Bref, ça c’est du "micro" pas du "macro" et quelque part on s’en fout. C’est vrai.

Qu’est ce qui pousse à suivre ce chemin, à aller dans cette voie "d’être avec la classe ouvrière" de vouloir construire ce que tu appelles "démocratie du travail" et moi plus "antiquement" "démocratie prolétarienne" ?

Je dirais, fondamentalement, le désir. Le désir de ne plus vivre ce que nous vivons. Le désir soutenu par la conscience et alimenté par la rêverie. Ah oui c’est très mal je sais c’est pas "dans la ligne"...

Entendons nous bien. J’ai pas envie de "faire le bien" de "mes prochains". Non - Lacan avait une bonne vanne sur ceux qui disent "ne vouloir que notre bien" - en gros ils disaient que "vouloir le bien d’autrui", c’était ce que professaient les voleurs :-) Donc je ne veux pas être une voleuse - d’abord ma mère m’a toujours dit que voler c’était mal. Et je suis d’accord avec elle figures toi !
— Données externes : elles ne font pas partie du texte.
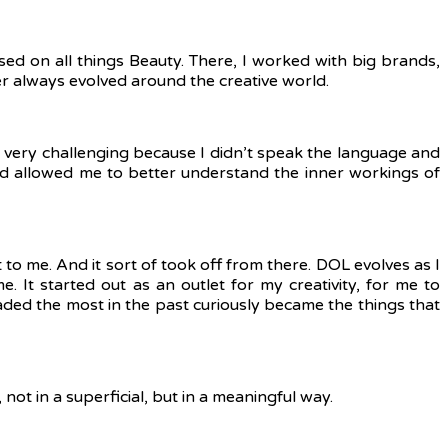
 on all things Beauty. There, I worked with big brands,
er always evolved around the creative world.
so very challenging because I didn’t speak the language and
nd allowed me to better understand the inner workings of
t to me.
And it sort of took off from there. DOL evolves as I
. It started out as an outlet for my creativity, for me to
readed the most in the past curiously became the things that
not in a superficial, but in a meaningful way.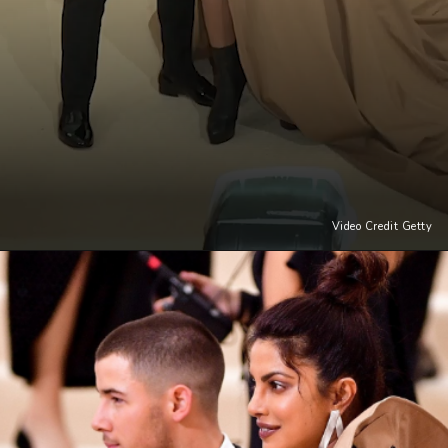
Video Credit Getty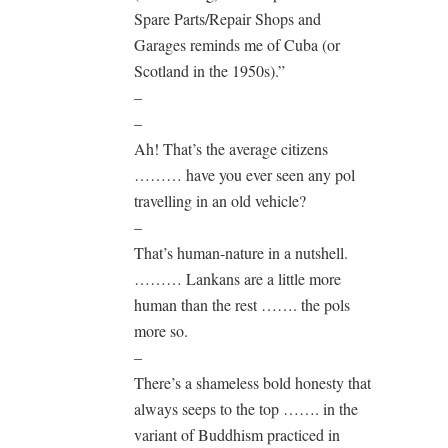
Spare Parts/Repair Shops and
Garages reminds me of Cuba (or
Scotland in the 1950s).”
–
–
Ah! That’s the average citizens
……… have you ever seen any pol
travelling in an old vehicle?
–
That’s human-nature in a nutshell.
……… Lankans are a little more
human than the rest ……. the pols
more so.
–
There’s a shameless bold honesty that
always seeps to the top ……. in the
variant of Buddhism practiced in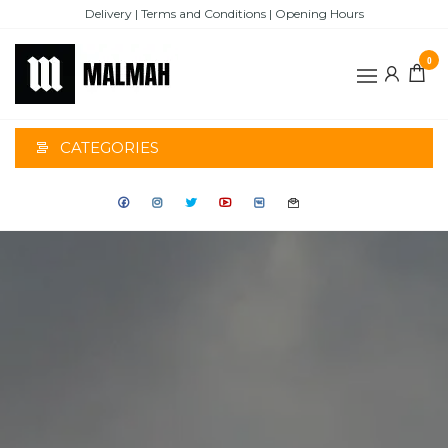
Skip
Delivery | Terms and Conditions | Opening Hours
to
the
0
content
MALMAH
CATEGORIES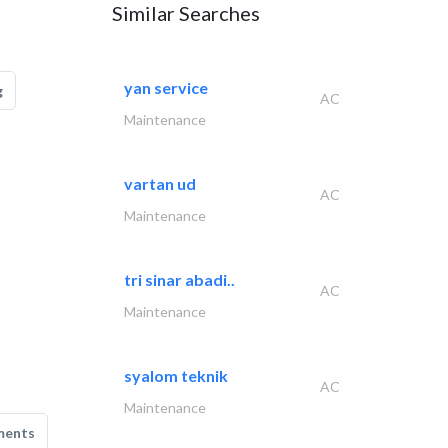
Similar Searches
yan service
g
AC
Maintenance
vartan ud
AC
Maintenance
tri sinar abadi..
AC
Maintenance
syalom teknik
AC
Maintenance
ments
Non. C’est pas ça. En fait c’est un désir très égoïste.

Je voudrais vivre dans un "autre monde" et que mes enfants voient autre chose que "ça" (je ne décris pas le "ça" que nous vivons en ce moment et que je pressens que nous allons vivre en bien pire, j’ai du me taper 3 vodkas tassées ce soir pour chasser un peu de mes pensées momentanément le "ça" justement alors bon...).

Parce que "ça" ne peut pas durer, on ne peut pas revivre éternellement sans arrêt les mêmes choses horribles.

Et je pense (oui je sais c’est hyper prétentieux mais bon)... je pense que cet autre monde, ça peut être le communisme (avec toutes les incertitudes et questions que tu as pu ouvrir dans ton texte et que je trouve en général très justes).

Mais pas comme ce qu’on m’en a présenté (et je ne fais pas seulement référence au stalinisme, ce serait trop facile parce que ça m’éviterait de me remettre en question justement !) C’est à dire pas comme quelque chose qu’on connaîtrait rationnellement, et hop y’aurait qu’à pousser un bouton et appliquer plus ou moins brillamment deux ou trois "préceptes".

Pas comme un Eden dont seuls quelques élus auraient les clefs et qu’il conviendrait qu’ils montrent "aux masses". J’en ai marre de l’élitisme, de l’aristocratie, quelle qu’elle soit d’où qu’elle vienne.

Ce monde dont je rêve aurait été construit par ceux là même qui aujourd’hui semblent ne pas le vouloir. Par nous ensemble.

Aucune volonté n’est à l’abri des dérapages. C’est ça le drame. c’est pour ça qu’il faut se battre pour écrire (ou peindre ou je ne sais quoi...) non pas un énième programme mais un projet politique (au sens noble du terme) et parce que c’est cela qui n’a pas été écrit, jamais, par "les communistes".

Bon voilà pour ce soir je m’arrête là.